Switch to a Low Gear
Your e-bike has multiple gears. If you want to learn how to cycle properly, you really do need to experiment with the gearing and learn how to do things properly. We’ll make life easy for you here, though. If you are pedaling uphill, you want your bike to be in a low gear.
When your bike is in low gear, you’ll find it easier to move the pedals. While you won’t be able to maintain a high speed traveling uphill, cycling will be much more comfortable, and it will be easier to maintain your cadence (more on that in a very short while)
While we are on the subject of a low gear, it is important that you switch to the low gear before you hit the hill. It’ll make it easier to get the hill transition right, ensuring that your momentum doesn’t slow down.
Mastering Your Cycling Technique
Now that we’ve given you a few tips that should make your uphill e-bike experience a breeze, let’s wrap up with a few techniques that you can use to master your cycling technique. This information should apply whether you are using an e-bike or just a traditional bike.
Get the Right Cadence
Without going too deep into things here – cadence is the speed and regularity with which you move the pedals. When people discuss cadence, they are talking about the amount of times you move the pedals around in a minute. So, if somebody had a cadence of 90 RPM, it means that they are rotating the pedals around 90 times in a minute.

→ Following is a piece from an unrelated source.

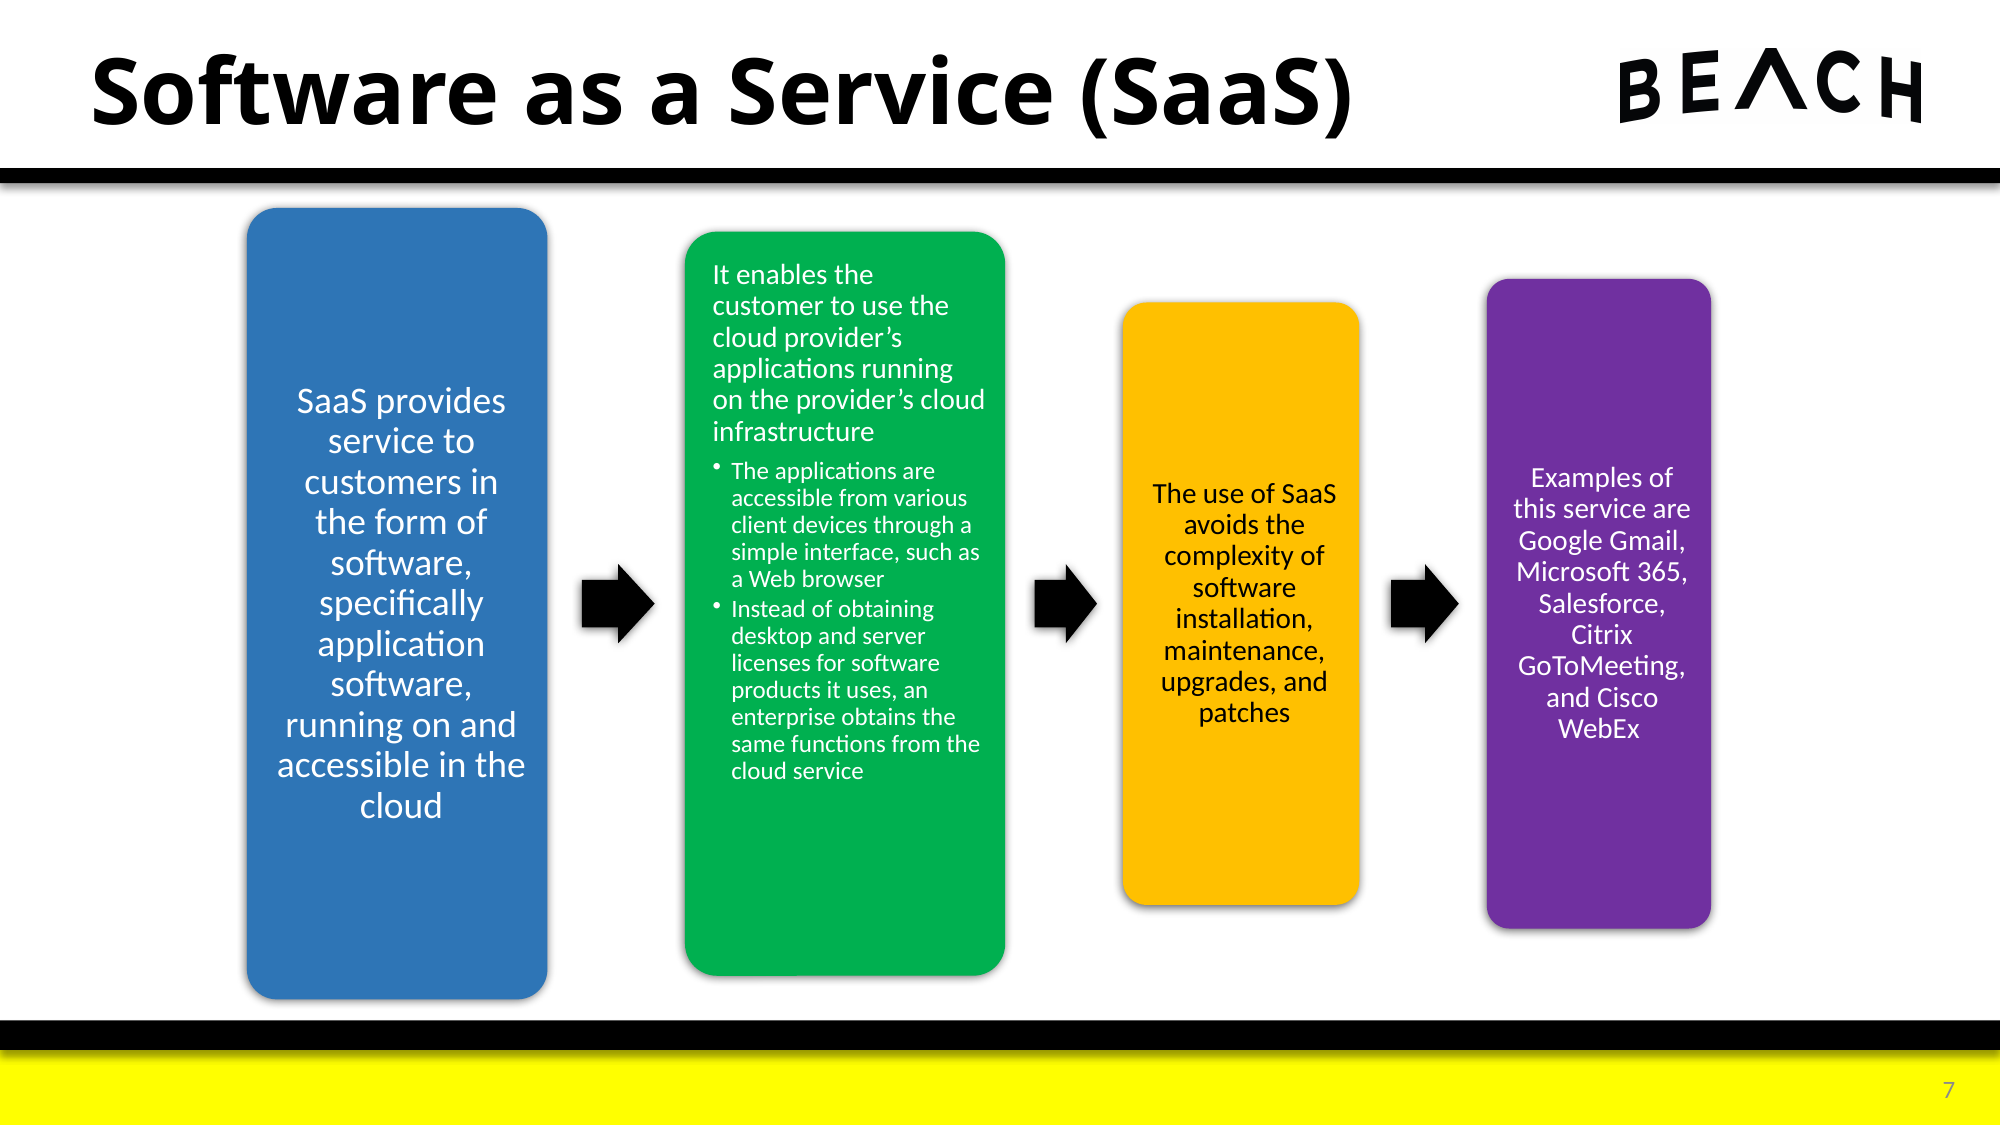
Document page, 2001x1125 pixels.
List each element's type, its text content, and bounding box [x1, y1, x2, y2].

The key to cycling uphill with ease is maintaining an even cadence. Your legs should never stop moving. You want to ensure that the speed your legs are moving is the same from one minute to the next. So, you don’t want to be going all out and cycling at 120 RPM one minute, and 60 RPM the next. You’re making your life a lot more difficult.

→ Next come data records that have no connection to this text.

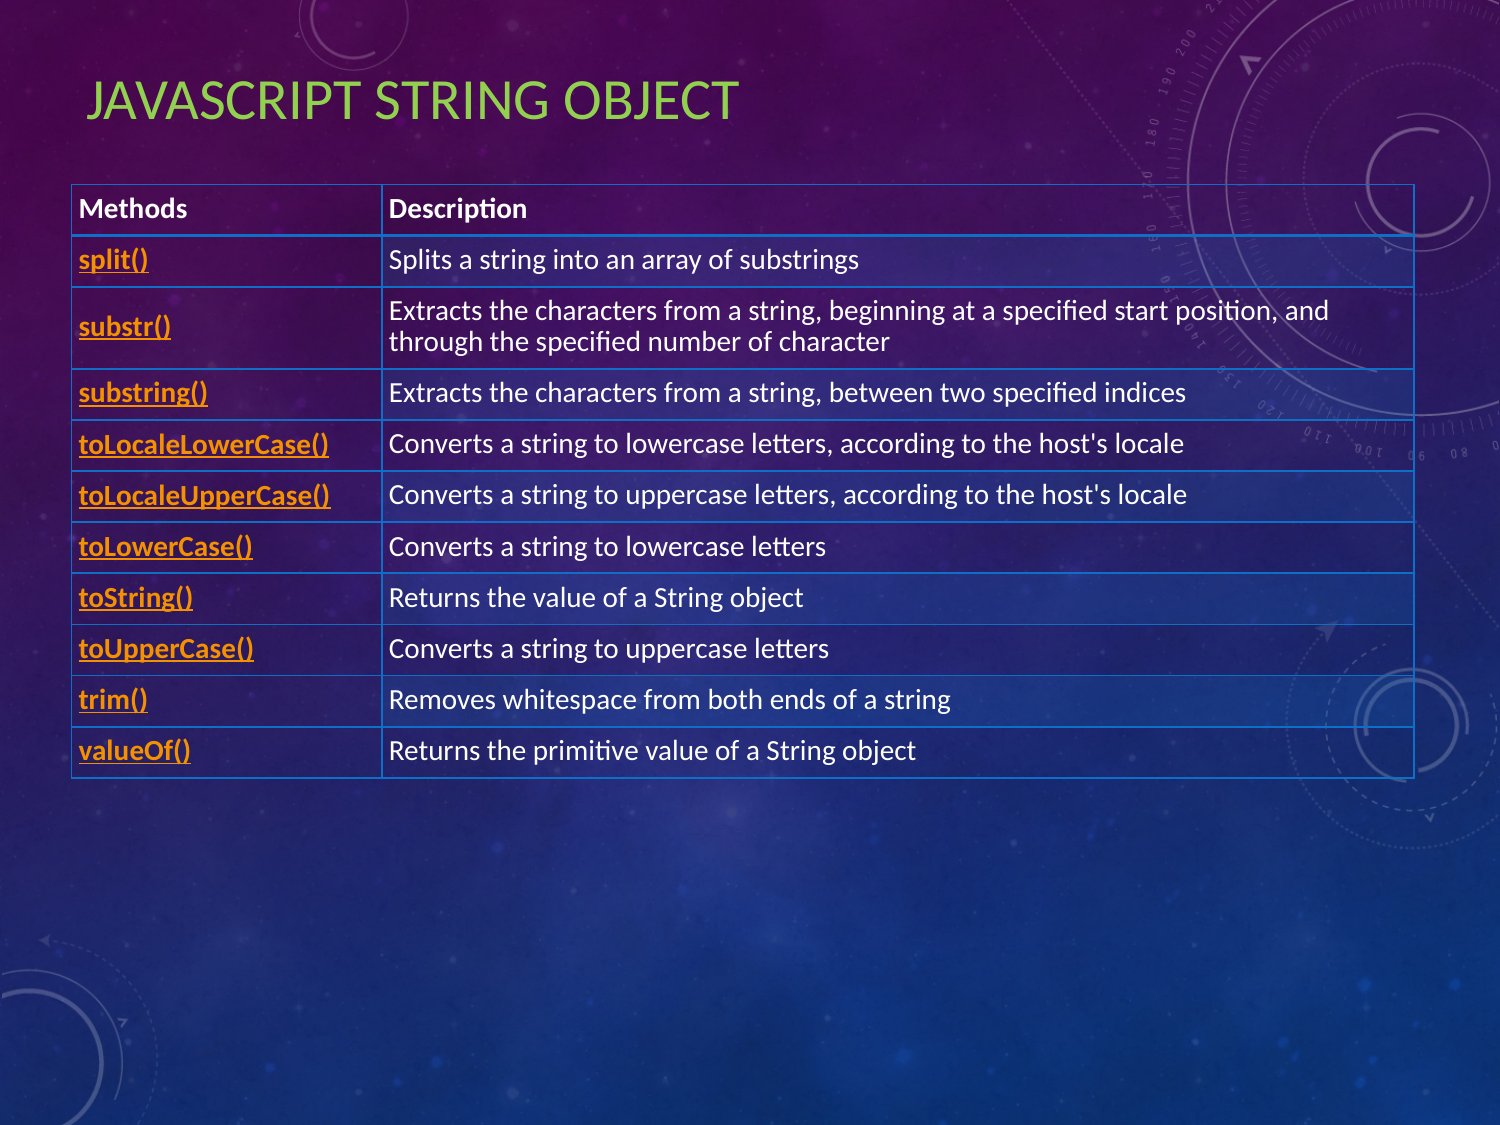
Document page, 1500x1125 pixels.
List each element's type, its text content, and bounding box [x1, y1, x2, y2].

table_cell toLowerCase() [72, 523, 381, 572]
table_cell Returns the value of a String object [383, 574, 1413, 624]
table_header Description [383, 185, 1413, 234]
table_cell toUpperCase() [72, 625, 381, 675]
table_cell substr() [72, 288, 381, 368]
table_header Methods [72, 185, 381, 234]
table_cell toString() [72, 574, 381, 624]
table_cell Converts a string to lowercase letters, according to the host's locale [383, 421, 1413, 470]
table_cell toLocaleUpperCase() [72, 472, 381, 521]
table_cell Converts a string to uppercase letters, according to the host's locale [383, 472, 1413, 521]
table_cell Removes whitespace from both ends of a string [383, 676, 1413, 726]
table_cell Converts a string to lowercase letters [383, 523, 1413, 572]
table_cell Returns the primitive value of a String object [383, 728, 1413, 777]
table_cell split() [72, 237, 381, 286]
table_cell substring() [72, 370, 381, 419]
table_cell valueOf() [72, 728, 381, 777]
table_cell Converts a string to uppercase letters [383, 625, 1413, 675]
title JavaScript String Object [71, 42, 1414, 149]
table_cell toLocaleLowerCase() [72, 421, 381, 470]
table_cell Extracts the characters from a string, beginning at a specified start position, and through the specified number of character [383, 288, 1413, 368]
table_cell Extracts the characters from a string, between two specified indices [383, 370, 1413, 419]
picture [0, 0, 1500, 1125]
table_cell Splits a string into an array of substrings [383, 237, 1413, 286]
table_cell trim() [72, 676, 381, 726]
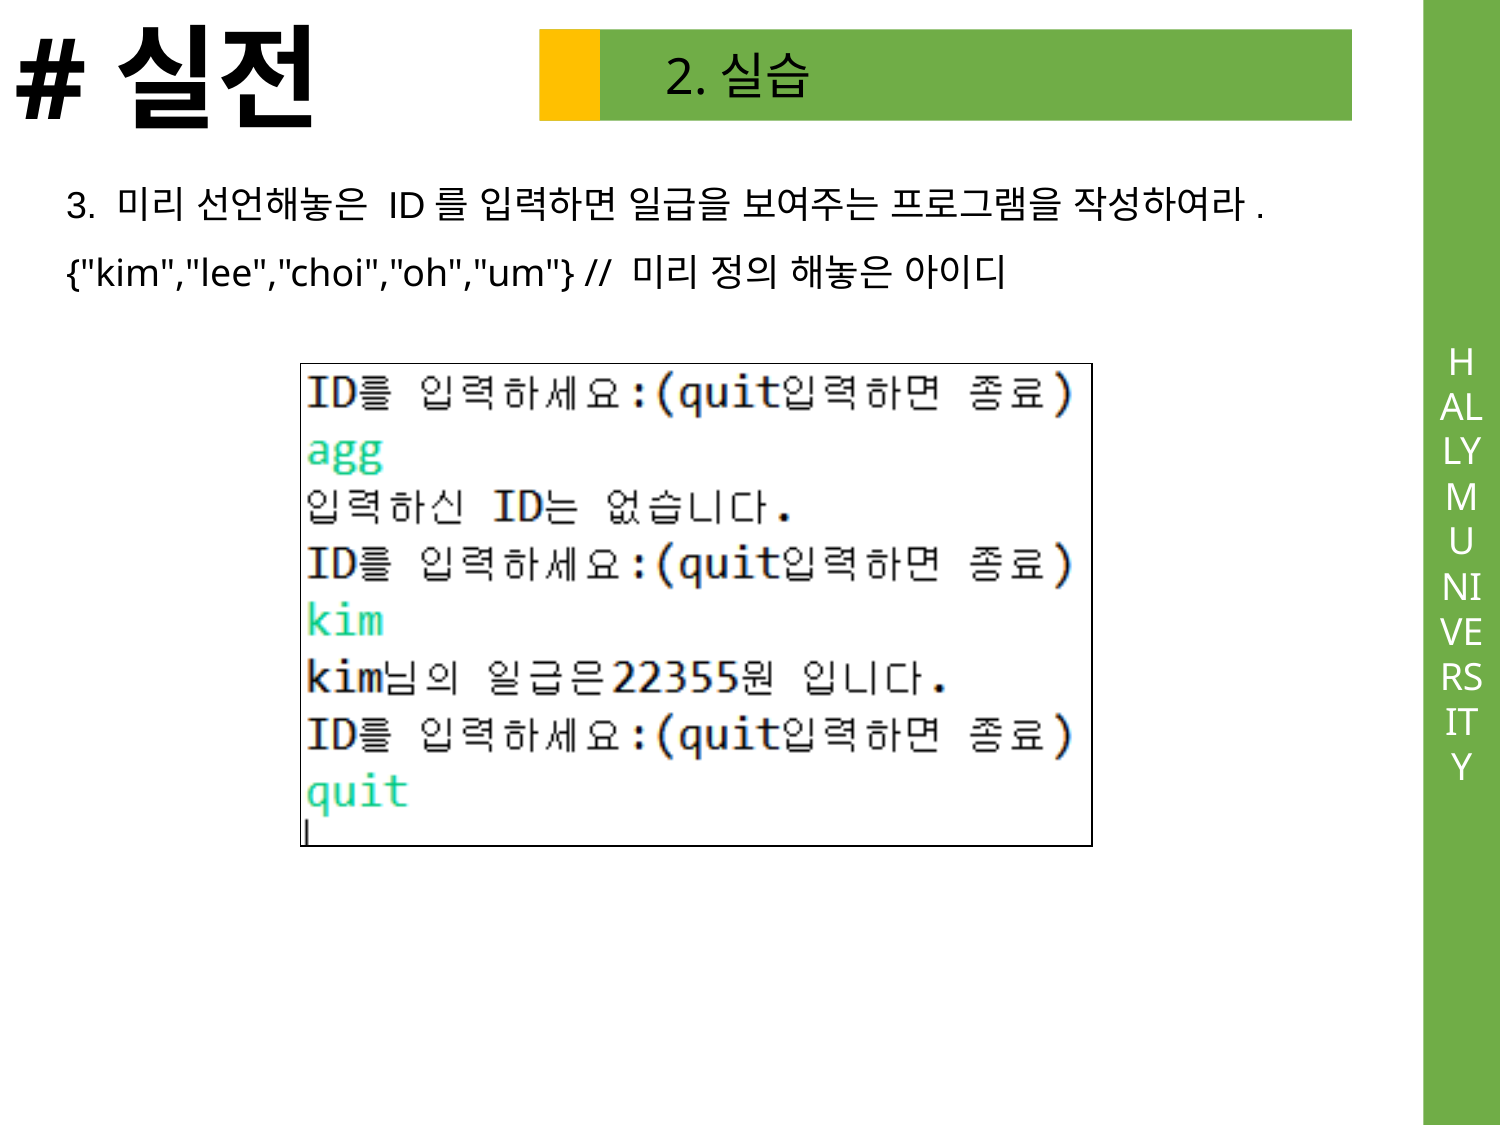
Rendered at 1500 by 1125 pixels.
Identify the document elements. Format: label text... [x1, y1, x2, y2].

picture [301, 364, 1092, 846]
text_box 2.실습 [587, 37, 1345, 112]
text_box #실전 [0, 0, 540, 150]
text_box 3. 미리 선언해놓은 ID를 입력하면 일급을 보여주는 프로그램을 작성하여라. {"kim","lee","choi","oh","um"} // 미리 정의 해놓은 아이디 [51, 151, 1345, 302]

Ideally, you want to have around 70 to 90 RPM when you are cycling uphill. Newbies can probably drop down to 60 RPM, but you’re making your life a lot harder like that.
So, the key now is to adjust your pedal assist settings (remember those from earlier?) to ensure that you can maintain a consistent cadence. If you’re going faster than 90 RPM, turn the pedal assist down. If you’re going too slow, then turn the pedal assist up.
Don’t worry. You don’t have to count your RPM. Life is difficult enough. Most e-bikes have an in-built computer that can measure your cadence. If your e-bike doesn’t have one, then you can easily buy a cycling computer. They don’t cost much.
Rock Your Bike From Side to Side Using Your Arms
If you watch pro cyclists cycling uphill, you’ll notice that they swing the bike lightly from side to side when they do so. This movement may be a bit more pronounced with the smaller riders. They aren’t just doing this for fun. It helps with power transference.
When you rock your bike from side to side, it will make it ever so slightly easier to tackle the hill. Yes, this applies even with an e-bike.
Sit Down or Stand Up?
The age-old question, but we’ll answer now – it depends on the climb.
If the gradient is less than 10 degrees, then sit down. Standing up will increase drag, and this will slow you down.
Steeper hills? It doesn’t matter too much. Cycle however you feel comfortable. Some argue that it is easier to get power into the pedals when you stand, but you’ll also tire yourself out quicker.
Practice, Practice, and More Practice
This guide to climbing hills with ease using your e-bike will only get you so far. If you want to get better at tackling hills, you need to cycle uphill more. The more you do it, the more you’ll discover about your cycling technique. You’ll also learn how your e-bike works when tackling hills.
After a few weeks of daily hills (sorry, it does take that long), you’ll be tackling the hills like a pro.
So, there you have it. Tons of tips for mastering uphill rides with your e-bike. However, once again, they pretty much all boil down to practice. Uphill cycling is a challenge. However, it is a challenge that gets easier with time. While you are making your life a whole lot easier being on an e-bike, it is still difficult. The more you cycle, the easier things will be. Start by getting to know your e-bike, refine your technique, and then tackle progressively tougher hills. We promise you that the effort that you put in will be worth it.